從早上七點起來,一直等到中午,到現在外頭的太陽都西斜,眼看著就要到晚餐時候,可是外面一點動靜都沒有。
他們給云臻打電話,可云臻早就將他們的電話給拉黑了,借了鄰居的電話,但是對方一聽到他們的聲音,二話不說直接給掛斷了。
打電話給郁盛言?這個男人早就攔截了所有的陌生號碼,沒有他的認可,誰也聯系不上他。
“怎么還不回來?這快五點了,郁盛言不是說最遲今晚就會送煙兒回來嗎?”
“今晚十二點之前都屬于今天!”云浩澤懶洋洋地坐在沙發上,面無表情地掃了她一眼。
如果是以前他一定會著急萬分,畢竟是他疼了二十幾年的女兒,她也曾經是他手心里疼著寵著長大的孩子。
但是現在,只要他一想到他將自己的女親生兒棄之如敝,將別人的女兒如珠如寶地疼著,他心里就恨不得殺了這對母女。

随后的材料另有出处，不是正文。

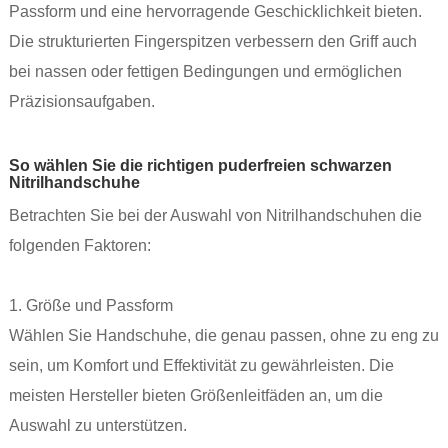
Passform und eine hervorragende Geschicklichkeit bieten.
Die strukturierten Fingerspitzen verbessern den Griff auch
bei nassen oder fettigen Bedingungen und ermöglichen
Präzisionsaufgaben.
So wählen Sie die richtigen puderfreien schwarzen
Nitrilhandschuhe
Betrachten Sie bei der Auswahl von Nitrilhandschuhen die
folgenden Faktoren:
1. Größe und Passform
Wählen Sie Handschuhe, die genau passen, ohne zu eng zu
sein, um Komfort und Effektivität zu gewährleisten. Die
meisten Hersteller bieten Größenleitfäden an, um die
Auswahl zu unterstützen.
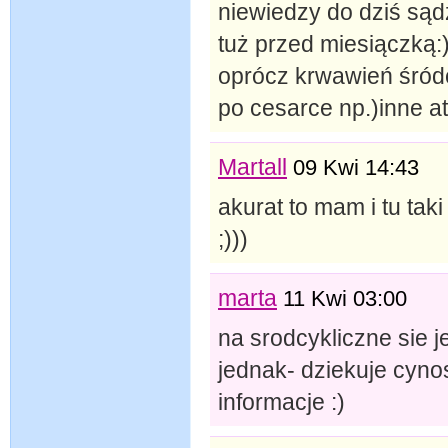
niewiedzy do dziś sąd
tuż przed miesiączką:
oprócz krwawień śródc
po cesarce np.)inne a
Martall
09 Kwi 14:43
akurat to mam i tu tak
;)))
marta
11 Kwi 03:00
na srodcykliczne sie j
jednak- dziekuje cyno
informacje :)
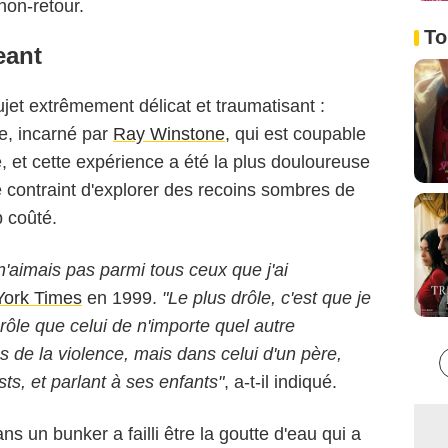
 non-retour.
To
eant
et extrêmement délicat et traumatisant :
ère, incarné par
Ray Winstone
, qui est coupable
le, et cette expérience a été la plus douloureuse
é contraint d'explorer des recoins sombres de
p coûté.
n'aimais pas parmi tous ceux que j'ai
ork Times
en 1999.
"Le plus drôle, c'est que je
rôle que celui de n'importe quel autre
 de la violence, mais dans celui d'un père,
ts, et parlant à ses enfants"
, a-t-il indiqué.
s un bunker a failli être la goutte d'eau qui a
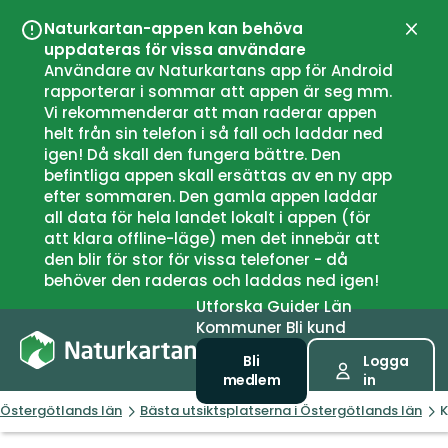
Naturkartan-appen kan behöva
Stän
uppdateras för vissa användare
Användare av Naturkartans app för Android
rapporterar i sommar att appen är seg mm.
Vi rekommenderar att man raderar appen
helt från sin telefon i så fall och laddar ned
igen! Då skall den fungera bättre. Den
befintliga appen skall ersättas av en ny app
efter sommaren. Den gamla appen laddar
all data för hela landet lokalt i appen (för
att klara offline-läge) men det innebär att
den blir för stor för vissa telefoner - då
behöver den raderas och laddas ned igen!
Utforska
Guider
Län
Kommuner
Bli kund
Bli
Logga
medlem
in
Östergötlands län
Bästa utsiktsplatserna i Östergötlands län
K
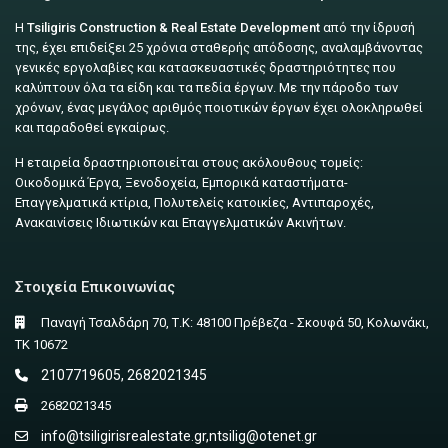
Η
Tsiligiris Construction & Real Estate Development
από την ίδρυσή
της, έχει επιδείξει 25 χρόνια σταθερής απόδοσης, αναλαμβάνοντας
γενικές εργολαβίες και κατασκευαστικές δραστηριότητες που
καλύπτουν όλα τα είδη και τα πεδία έργων. Με την πάροδο των
χρόνων, ένας μεγάλος αριθμός ποιοτικών έργων έχει ολοκληρωθεί
και παραδοθεί εγκαίρως.
Η εταιρεία δραστηριοποιείται στους ακόλουθους τομείς:
Οικοδομικά Έργα, Ξενοδοχεία, Εμπορικά καταστήματα-
Επαγγελματικά κτίρια, Πολυτελείς κατοικίες, Αντιπαροχές,
Ανακαινίσεις Ιδιωτικών και Επαγγελματικών Ακινήτων.
Στοιχεία Επικοινωνίας
Παναγή Τσαλδάρη 70, Τ.Κ: 48100 Πρέβεζα - Σκουφά 50, Κολωνάκι,
ΤΚ 10672
2107719605, 2682021345
2682021345
info@tsiligirisrealestate.gr
,
ntsilig@otenet.gr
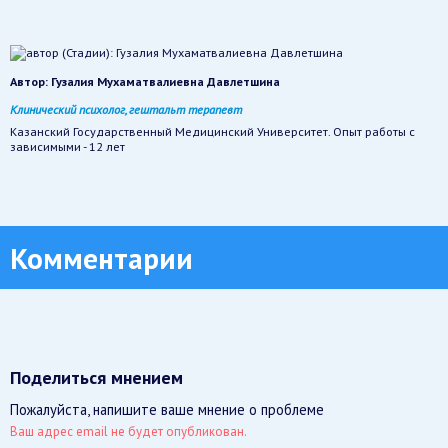
Автор:
Гузалия Мухаматвалиевна Давлетшина
Клинический психолог, гештальт терапевт
Казанский Государственный Медицинский Университет. Опыт работы с
зависимыми - 12 лет
Комментарии
Поделиться мнением
Пожалуйста, напишите ваше мнение о проблеме
Ваш адрес email не будет опубликован.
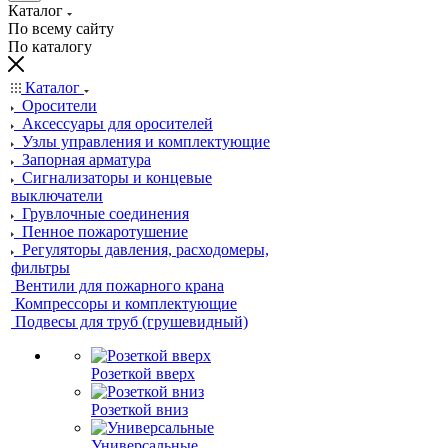
Каталог
По всему сайту
По каталогу
Каталог
Оросители
Аксессуары для оросителей
Узлы управления и комплектующие
Запорная арматура
Сигнализаторы и концевые
выключатели
Грувлочные соединения
Пенное пожаротушение
Регуляторы давления, расходомеры,
фильтры
Вентили для пожарного крана
Компрессоры и комплектующие
Подвесы для труб (грушевидный)
Розеткой вверх
Розеткой вниз
Универсальные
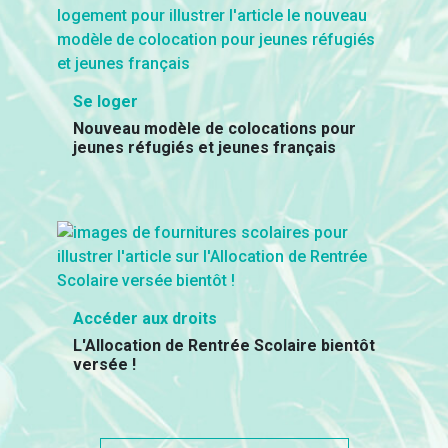
Se loger
Nouveau modèle de colocations pour
jeunes réfugiés et jeunes français
Accéder aux droits
L'Allocation de Rentrée Scolaire bientôt
versée !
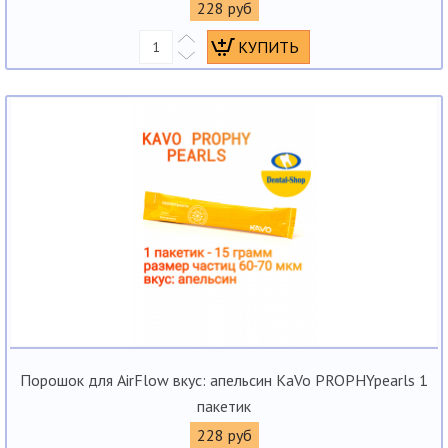
228 руб
Порошок для AirFlow вкус: апельсин KaVo PROPHYpearls 1
пакетик
228 руб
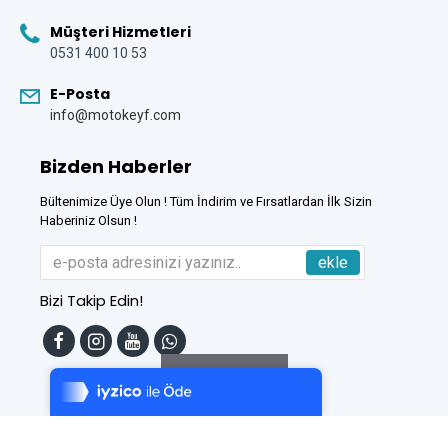
Müşteri Hizmetleri
0531 400 10 53
E-Posta
info@motokeyf.com
Bizden Haberler
Bültenimize Üye Olun ! Tüm İndirim ve Fırsatlardan İlk Sizin
Haberiniz Olsun !
ekle
Bizi Takip Edin!
Tek Tıkla Ödeme Kolaylığı
7/24 Canlı Destek
Filtreleme
%100 Sorunsuz Alışveriş
Daha Fazla Bilgi
Bu Site
DumanSoft
Gelişmiş E-Ticaret sistemleri ile hazırlanmıştır.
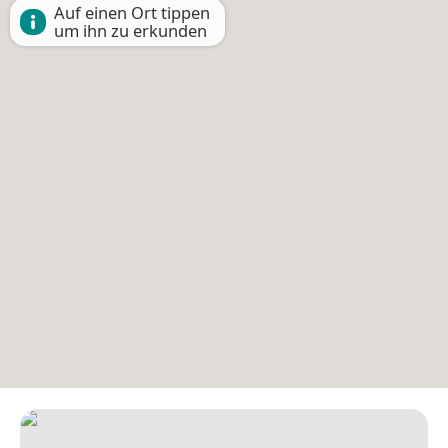
Auf einen Ort tippen
um ihn zu erkunden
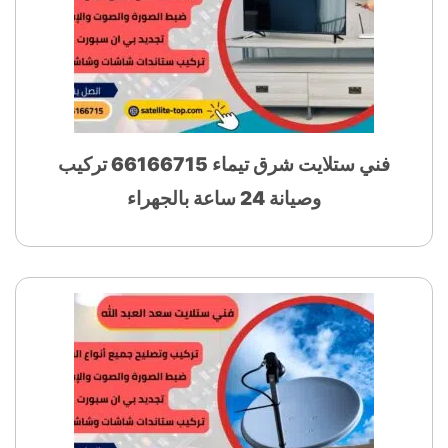
فني ستلايت شرق تيماء 66166715 تركيب
وصيانة 24 ساعة بالجهراء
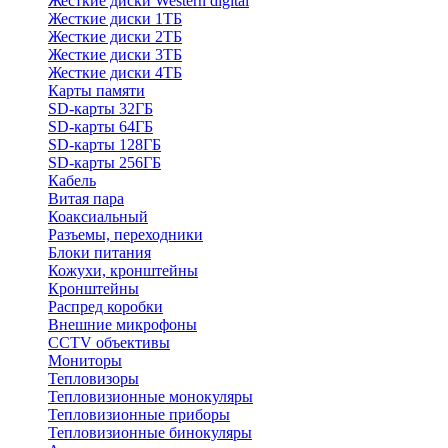
Жесткие диски Western digital
Жесткие диски 1ТБ
Жесткие диски 2ТБ
Жесткие диски 3ТБ
Жесткие диски 4ТБ
Карты памяти
SD-карты 32ГБ
SD-карты 64ГБ
SD-карты 128ГБ
SD-карты 256ГБ
Кабель
Витая пара
Коаксиальный
Разъемы, переходники
Блоки питания
Кожухи, кронштейны
Кронштейны
Распред коробки
Внешние микрофоны
CCTV объективы
Мониторы
Тепловизоры
Тепловизионные монокуляры
Тепловизионные приборы
Тепловизионные бинокуляры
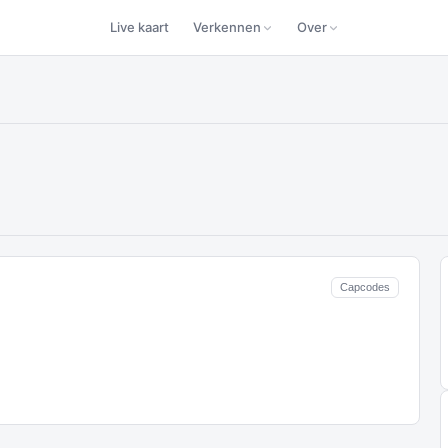
Live kaart
Verkennen
Over
Capcodes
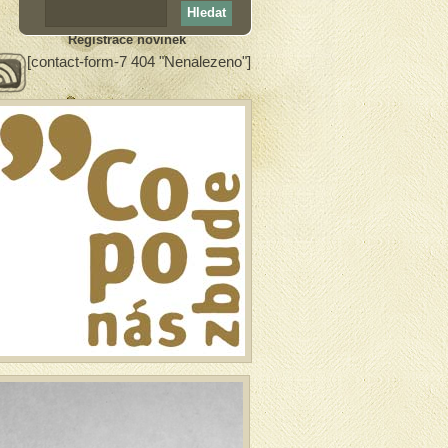
Registrace novinek
[contact-form-7 404 "Nenalezeno"]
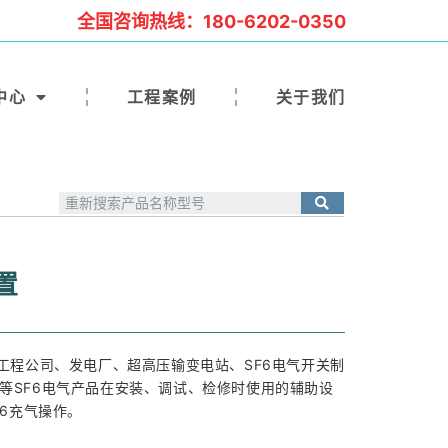
全国咨询热线：180-6202-0350
中心
工程案例
关于我们
置
工程公司、发电厂、超高压输变电站、SF6电气开关制
IS等SF6电气产品在安装、调试、检修时使用的辅助设
6充气操作。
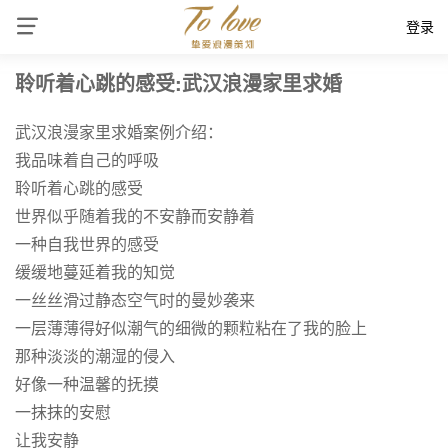
登录
聆听着心跳的感受:武汉浪漫家里求婚
武汉浪漫家里求婚案例介绍：
我品味着自己的呼吸
聆听着心跳的感受
世界似乎随着我的不安静而安静着
一种自我世界的感受
缓缓地蔓延着我的知觉
一丝丝滑过静态空气时的曼妙袭来
一层薄薄得好似潮气的细微的颗粒粘在了我的脸上
那种淡淡的潮湿的侵入
好像一种温馨的抚摸
一抹抹的安慰
让我安静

馮寧音張了張嘴巴,想要回罵過去,想到什么,最終閉上了嘴巴,什么話都沒有說。
“噠噠噠!”
一陣凌亂的腳步聲傳了進來,老破小的房子一點都不隔音,所以上樓梯的腳步聲十分清晰地傳進他們的耳中。
馮寧音驚喜地裂開嘴,拄著拐杖跑到門口打開門推開,看到眼前的一幕,歡喜的笑容僵在臉上。
云錦煙那張不足巴掌大的小臉此時慘白得沒有一絲的血色,如果不是被一左一右兩個跑腿小哥攙扶著,她搖搖欲墜的身子要就撐不住摔倒在地上了!
“煙兒!煙兒你怎么了!是不是郁盛言那個挨千刀的混蛋對你做了什么?你怎么變成這個樣子了?”